Input material section start

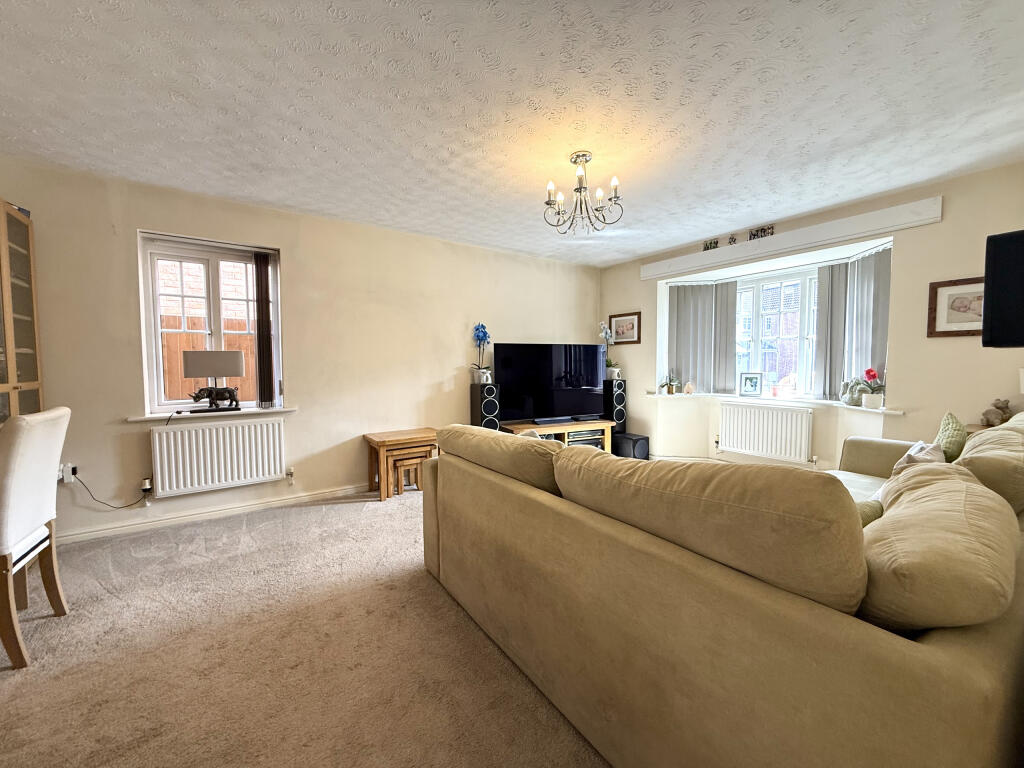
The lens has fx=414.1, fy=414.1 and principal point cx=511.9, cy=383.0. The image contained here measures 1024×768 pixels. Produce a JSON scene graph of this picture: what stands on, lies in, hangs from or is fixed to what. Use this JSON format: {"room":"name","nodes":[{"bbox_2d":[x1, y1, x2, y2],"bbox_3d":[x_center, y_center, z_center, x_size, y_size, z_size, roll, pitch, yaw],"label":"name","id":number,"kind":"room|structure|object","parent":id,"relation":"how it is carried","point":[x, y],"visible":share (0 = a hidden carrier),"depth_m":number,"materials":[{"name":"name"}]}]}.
{"room":"living room","nodes":[
{"label":"living room","id":0,"kind":"room"},
{"bbox_2d":[2,155,600,543],"bbox_3d":[-1.188,-0.235,4.003,5.977,2.466,0.201,-2,4,-35],"label":"left wall","id":1,"kind":"structure","parent":0,"point":[295,246],"depth_m":3.47,"materials":[{"name":"beige paint"}]},
{"bbox_2d":[59,463,76,483],"bbox_3d":[-2.946,0.594,2.733,0.075,0.113,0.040,-2,4,-35],"label":"wall socket","id":2,"kind":"object","parent":1,"relation":"attached to","point":[68,480],"visible":0.73,"depth_m":2.73,"materials":[{"name":"white plastic"}]},
{"bbox_2d":[69,469,152,507],"bbox_3d":[-2.766,0.751,2.861,0.469,0.311,0.071,-2,3,-30],"label":"power cord","id":3,"kind":"object","parent":2,"relation":"attached to","point":[124,506],"visible":0.98,"depth_m":2.87,"materials":[{"name":"black plastic"}]},
{"bbox_2d":[137,232,281,413],"bbox_3d":[-2.339,-0.419,3.298,0.889,1.330,0.145,-2,4,-35],"label":"window","id":4,"kind":"structure","parent":1,"relation":"in","point":[151,362],"depth_m":3.24,"materials":[{"name":"white glass"}]},
{"bbox_2d":[254,252,274,405],"bbox_3d":[-2.049,-0.439,3.426,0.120,1.206,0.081,-2,4,-35],"label":"vertical blind","id":5,"kind":"object","parent":4,"relation":"attached to","point":[261,306],"visible":0.98,"depth_m":3.40,"materials":[{"name":"brown fabric"}]},
{"bbox_2d":[129,406,297,421],"bbox_3d":[-2.272,0.227,3.208,1.010,0.038,0.157,-2,4,-35],"label":"window sill","id":6,"kind":"structure","parent":1,"relation":"attached to","point":[278,409],"depth_m":3.11,"materials":[{"name":"white"}]},
{"bbox_2d":[182,350,243,412],"bbox_3d":[-2.274,-0.017,3.187,0.354,0.463,0.195,-2,4,-35],"label":"table lamp","id":7,"kind":"object","parent":6,"relation":"on","point":[189,364],"visible":1,"depth_m":3.11,"materials":[{"name":"metal"}]},
{"bbox_2d":[56,482,373,544],"bbox_3d":[-1.649,0.969,3.643,4.166,0.080,0.021,-2,4,-35],"label":"baseboard","id":8,"kind":"structure","parent":1,"relation":"attached to","point":[321,495],"depth_m":3.15,"materials":[{"name":"white paint"}]},
{"bbox_2d":[149,416,287,496],"bbox_3d":[-2.229,0.549,3.199,0.898,0.502,0.090,-2,4,-35],"label":"radiator","id":9,"kind":"object","parent":1,"relation":"attached to","point":[179,433],"visible":0.99,"depth_m":3.14,"materials":[{"name":"white metal"}]},
{"bbox_2d":[0,486,608,767],"bbox_3d":[0.297,1.153,1.729,5.845,0.107,5.750,-2,4,-35],"label":"carpet floor","id":10,"kind":"structure","parent":0,"point":[304,517],"depth_m":1.68,"materials":[{"name":"beige carpet"}]},
{"bbox_2d":[0,199,43,421],"bbox_3d":[-3.035,0.041,2.247,0.450,2.097,0.662,-2,4,-35],"label":"display cabinet","id":11,"kind":"object","parent":10,"relation":"on","point":[30,278],"visible":0.72,"depth_m":2.46,"materials":[{"name":"brown wood"}]},
{"bbox_2d":[0,405,72,670],"bbox_3d":[-2.213,0.613,1.673,0.545,1.005,0.454,-2,4,-35],"label":"dining chair","id":12,"kind":"object","parent":10,"relation":"on","point":[34,521],"visible":1,"depth_m":1.69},
{"bbox_2d":[364,427,438,499],"bbox_3d":[-0.996,0.731,3.850,0.618,0.531,0.407,-2,4,-35],"label":"nesting table","id":13,"kind":"object","parent":10,"relation":"on","point":[384,442],"visible":0.82,"depth_m":3.74,"materials":[{"name":"brown wood"}]},
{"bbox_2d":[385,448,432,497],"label":"nesting table","id":14,"kind":"object","parent":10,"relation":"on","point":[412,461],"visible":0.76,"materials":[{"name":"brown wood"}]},
{"bbox_2d":[469,382,500,430],"bbox_3d":[-0.290,0.472,4.417,0.249,0.923,0.278,-2,4,-35],"label":"speaker","id":15,"kind":"object","parent":10,"relation":"on","point":[490,411],"visible":0.63,"depth_m":4.29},
{"bbox_2d":[470,322,491,383],"bbox_3d":[-0.335,-0.327,4.457,0.225,0.638,0.265,-1,3,-9],"label":"potted orchid","id":16,"kind":"object","parent":15,"relation":"on","point":[484,334],"visible":0.94,"depth_m":4.44,"materials":[{"name":"plant"}]},
{"bbox_2d":[505,418,612,451],"bbox_3d":[0.516,0.701,4.675,1.209,0.476,0.461,-2,3,-23],"label":"tv stand","id":17,"kind":"object","parent":10,"relation":"on","point":[567,427],"visible":0.46,"depth_m":4.60,"materials":[{"name":"brown wood"}]},
{"bbox_2d":[497,342,607,423],"bbox_3d":[0.487,-0.006,4.689,1.362,0.864,0.248,-1,3,-21],"label":"television","id":18,"kind":"object","parent":17,"relation":"on","point":[590,379],"visible":0.99,"depth_m":4.63,"materials":[{"name":"black glass"}]},
{"bbox_2d":[533,415,575,423],"bbox_3d":[0.453,0.401,4.572,0.498,0.046,0.097,-2,3,-24],"label":"soundbar","id":19,"kind":"object","parent":17,"relation":"on","point":[558,418],"visible":0.98,"depth_m":4.52,"materials":[{"name":"black plastic"}]},
{"bbox_2d":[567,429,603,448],"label":"media player","id":20,"kind":"object","parent":17,"relation":"in","point":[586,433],"visible":0.45,"depth_m":4.71},
{"bbox_2d":[602,378,625,437],"bbox_3d":[1.249,0.413,5.215,0.257,0.937,0.279,-2,4,-35],"label":"speaker","id":21,"kind":"object","parent":10,"relation":"on","point":[622,394],"visible":0.58,"depth_m":5.09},
{"bbox_2d":[598,322,619,379],"bbox_3d":[1.218,-0.414,5.211,0.291,0.693,0.287,-1,3,-19],"label":"potted orchid","id":22,"kind":"object","parent":21,"relation":"on","point":[611,368],"visible":0.88,"depth_m":5.19,"materials":[{"name":"white plant"}]},
{"bbox_2d":[613,432,648,459],"bbox_3d":[1.430,0.768,5.042,0.290,0.295,0.345,-2,4,-35],"label":"subwoofer","id":23,"kind":"object","parent":10,"relation":"on","point":[643,446],"visible":0.82,"depth_m":4.92,"materials":[{"name":"black"}]},
{"bbox_2d":[419,414,1023,767],"bbox_3d":[1.141,0.615,2.140,2.772,0.911,2.266,-2,4,-35],"label":"sectional sofa","id":24,"kind":"object","parent":10,"relation":"on","point":[804,614],"visible":0.99,"depth_m":0.97,"materials":[{"name":"beige fabric"}]},
{"bbox_2d":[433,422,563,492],"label":"sofa cushion","id":25,"kind":"object","parent":24,"relation":"on","point":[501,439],"visible":0.74,"depth_m":1.88,"materials":[{"name":"fabric"}]},
{"bbox_2d":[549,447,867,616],"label":"back cushion","id":26,"kind":"object","parent":24,"relation":"on","point":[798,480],"visible":0.92,"depth_m":0.97,"materials":[{"name":"beige fabric"}]},
{"bbox_2d":[856,498,884,526],"bbox_3d":[1.075,0.505,1.417,0.394,0.257,0.231,-1,3,-19],"label":"green cushion","id":27,"kind":"object","parent":24,"relation":"on","point":[872,513],"visible":0.13,"depth_m":1.39,"materials":[{"name":"green fabric"}]},
{"bbox_2d":[892,440,945,473],"bbox_3d":[1.958,0.429,2.000,0.209,0.281,0.389,3,4,44],"label":"cushion","id":28,"kind":"object","parent":24,"relation":"on","point":[912,457],"visible":0.3,"depth_m":1.96,"materials":[{"name":"white fabric"}]},
{"bbox_2d":[856,465,1019,632],"bbox_3d":[1.035,0.433,1.050,0.679,0.360,0.323,-2,4,-35],"label":"cushion","id":29,"kind":"object","parent":24,"relation":"on","point":[889,521],"visible":0.86,"depth_m":0.86,"materials":[{"name":"beige fabric"}]},
{"bbox_2d":[934,412,967,459],"bbox_3d":[2.375,0.344,2.254,0.178,0.354,0.406,3,4,43],"label":"green cushion","id":30,"kind":"object","parent":24,"relation":"on","point":[946,433],"visible":0.58,"depth_m":2.18,"materials":[{"name":"green fabric"}]},
{"bbox_2d":[956,416,1023,514],"bbox_3d":[1.979,0.367,1.643,0.689,0.394,0.321,-2,4,-35],"label":"sofa cushion","id":31,"kind":"object","parent":24,"relation":"on","point":[1003,431],"visible":0.75,"depth_m":1.47,"materials":[{"name":"fabric"}]},
{"bbox_2d":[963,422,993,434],"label":"side table","id":32,"kind":"object","parent":10,"relation":"on","point":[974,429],"visible":0.1,"depth_m":2.66,"materials":[{"name":"brown wood"}]},
{"bbox_2d":[980,398,1012,426],"bbox_3d":[3.106,0.187,2.655,0.133,0.181,0.129,-1,3,-6],"label":"teddy bear","id":33,"kind":"object","parent":32,"relation":"on","point":[995,405],"visible":0.95,"depth_m":2.63},
{"bbox_2d":[0,0,1023,265],"bbox_3d":[0.210,-1.416,2.038,5.860,0.117,5.199,-2,4,-35],"label":"ceiling","id":34,"kind":"structure","parent":0,"point":[906,181],"depth_m":2.01,"materials":[{"name":"white paint"}]},
{"bbox_2d":[543,151,622,234],"bbox_3d":[0.429,-1.194,2.607,0.490,0.454,0.487,-2,3,-24],"label":"chandelier","id":35,"kind":"object","parent":34,"relation":"hanging from","point":[548,203],"visible":1,"depth_m":2.58,"materials":[{"name":"metal"}]},
{"bbox_2d":[597,161,1023,471],"bbox_3d":[2.548,-0.250,4.021,0.352,2.473,4.464,-2,4,-35],"label":"window wall","id":36,"kind":"structure","parent":0,"point":[944,222],"depth_m":3.16,"materials":[{"name":"beige paint"}]},
{"bbox_2d":[608,311,640,344],"bbox_3d":[1.414,-0.692,5.241,0.025,0.393,0.484,-2,4,-35],"label":"framed picture","id":37,"kind":"object","parent":36,"relation":"attached to","point":[632,325],"visible":0.98,"depth_m":5.22},
{"bbox_2d":[665,281,736,394],"bbox_3d":[2.247,-0.541,4.911,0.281,1.262,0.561,-2,4,-35],"label":"vertical blind","id":38,"kind":"object","parent":36,"relation":"attached to","point":[679,289],"visible":0.81,"depth_m":4.92,"materials":[{"name":"grey fabric"}]},
{"bbox_2d":[717,401,813,463],"bbox_3d":[2.527,0.484,4.194,0.094,0.513,0.933,-2,4,-35],"label":"radiator","id":39,"kind":"object","parent":36,"relation":"attached to","point":[724,409],"visible":0.99,"depth_m":4.13,"materials":[{"name":"white metal"}]},
{"bbox_2d":[646,390,904,413],"bbox_3d":[2.497,0.175,4.134,0.598,0.045,2.545,-2,4,-35],"label":"window sill","id":40,"kind":"structure","parent":36,"relation":"attached to","point":[874,409],"depth_m":4.04,"materials":[{"name":"white"}]},
{"bbox_2d":[659,370,679,393],"bbox_3d":[1.889,-0.023,4.949,0.220,0.303,0.229,-2,4,-35],"label":"potted plant","id":41,"kind":"object","parent":40,"relation":"on","point":[668,392],"visible":1,"depth_m":4.93,"materials":[{"name":"plant"}]},
{"bbox_2d":[683,381,694,394],"bbox_3d":[2.058,0.054,4.830,0.105,0.145,0.103,1,3,25],"label":"ornament","id":42,"kind":"object","parent":40,"relation":"on","point":[687,390],"visible":0.99,"depth_m":4.80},
{"bbox_2d":[739,372,761,396],"bbox_3d":[2.566,0.008,4.441,0.212,0.260,0.082,2,4,32],"label":"photo frame","id":43,"kind":"object","parent":40,"relation":"on","point":[751,388],"visible":0.99,"depth_m":4.43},
{"bbox_2d":[840,377,864,406],"bbox_3d":[3.012,0.070,3.655,0.144,0.243,0.203,-1,3,-14],"label":"figurine","id":44,"kind":"object","parent":40,"relation":"on","point":[844,399],"visible":0.82,"depth_m":3.63,"materials":[{"name":"ceramic"}]},
{"bbox_2d":[858,368,886,407],"bbox_3d":[2.980,0.034,3.420,0.231,0.325,0.223,3,4,44],"label":"potted orchid","id":45,"kind":"object","parent":40,"relation":"on","point":[868,399],"visible":0.99,"depth_m":3.39,"materials":[{"name":"plant"}]},
{"bbox_2d":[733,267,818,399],"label":"window","id":46,"kind":"structure","parent":36,"relation":"in","point":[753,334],"depth_m":4.40,"materials":[{"name":"white glass"}]},
{"bbox_2d":[640,196,942,281],"bbox_3d":[2.323,-1.282,3.946,0.111,0.171,2.370,-2,4,-35],"label":"pelmet","id":47,"kind":"object","parent":36,"relation":"attached to","point":[789,239],"visible":0.99,"depth_m":3.55,"materials":[{"name":"white paint"}]},
{"bbox_2d":[703,238,718,251],"bbox_3d":[2.057,-1.421,4.281,0.028,0.108,0.173,-2,4,-35],"label":"decorative letters","id":48,"kind":"object","parent":47,"relation":"on","point":[711,244],"visible":0.96,"depth_m":4.27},
{"bbox_2d":[728,234,737,245],"bbox_3d":[2.182,-1.409,4.085,0.042,0.119,0.133,-2,4,-35],"label":"ornament","id":49,"kind":"object","parent":47,"relation":"on","point":[732,239],"visible":0.97,"depth_m":4.08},
{"bbox_2d":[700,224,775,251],"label":"letter sign","id":50,"kind":"object","parent":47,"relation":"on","point":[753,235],"visible":0.94,"depth_m":4.01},
{"bbox_2d":[749,224,774,239],"bbox_3d":[2.326,-1.400,3.862,0.031,0.114,0.224,-2,4,-35],"label":"decoration","id":51,"kind":"object","parent":47,"relation":"on","point":[772,233],"visible":0.94,"depth_m":3.86,"materials":[{"name":"black"}]},
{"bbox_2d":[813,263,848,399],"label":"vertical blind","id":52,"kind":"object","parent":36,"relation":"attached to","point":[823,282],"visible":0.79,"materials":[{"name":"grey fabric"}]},
{"bbox_2d":[813,248,891,400],"bbox_3d":[2.989,-0.482,3.582,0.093,1.185,0.673,-2,4,-35],"label":"vertical blind","id":53,"kind":"object","parent":36,"relation":"attached to","point":[857,263],"visible":0.67,"depth_m":3.61,"materials":[{"name":"grey fabric"}]},
{"bbox_2d":[927,276,986,337],"bbox_3d":[3.102,-0.517,2.814,0.028,0.390,0.388,-2,4,-35],"label":"framed picture","id":54,"kind":"object","parent":36,"relation":"attached to","point":[959,308],"visible":0.77,"depth_m":2.86,"materials":[{"name":"brown wood"}]},
{"bbox_2d":[982,228,1023,347],"bbox_3d":[2.339,-0.398,1.752,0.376,0.510,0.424,-2,4,-35],"label":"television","id":55,"kind":"object","parent":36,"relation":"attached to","point":[995,310],"visible":1,"depth_m":1.79,"materials":[{"name":"black"}]},
{"label":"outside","id":56,"kind":"structure","parent":0,"visible":0},
{"bbox_2d":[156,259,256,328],"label":"brick wall","id":57,"kind":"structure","parent":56,"point":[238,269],"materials":[{"name":"brick"}]},
{"bbox_2d":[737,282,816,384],"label":"house","id":58,"kind":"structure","parent":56,"point":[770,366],"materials":[{"name":"red brick"}]},
{"label":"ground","id":59,"kind":"structure","parent":56,"visible":0},
{"bbox_2d":[159,320,258,404],"bbox_3d":[-3.842,0.125,5.200,4.089,1.705,0.118,-2,4,-35],"label":"wooden fence","id":60,"kind":"object","parent":59,"relation":"on","point":[181,347],"visible":0.17,"depth_m":5.15,"materials":[{"name":"brown wood"}]}
]}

Input material section end

For this exercise, gather every line of the data that contains the word "radiator".

{"bbox_2d":[149,416,287,496],"bbox_3d":[-2.229,0.549,3.199,0.898,0.502,0.090,-2,4,-35],"label":"radiator","id":9,"kind":"object","parent":1,"relation":"attached to","point":[179,433],"visible":0.99,"depth_m":3.14,"materials":[{"name":"white metal"}]},
{"bbox_2d":[717,401,813,463],"bbox_3d":[2.527,0.484,4.194,0.094,0.513,0.933,-2,4,-35],"label":"radiator","id":39,"kind":"object","parent":36,"relation":"attached to","point":[724,409],"visible":0.99,"depth_m":4.13,"materials":[{"name":"white metal"}]},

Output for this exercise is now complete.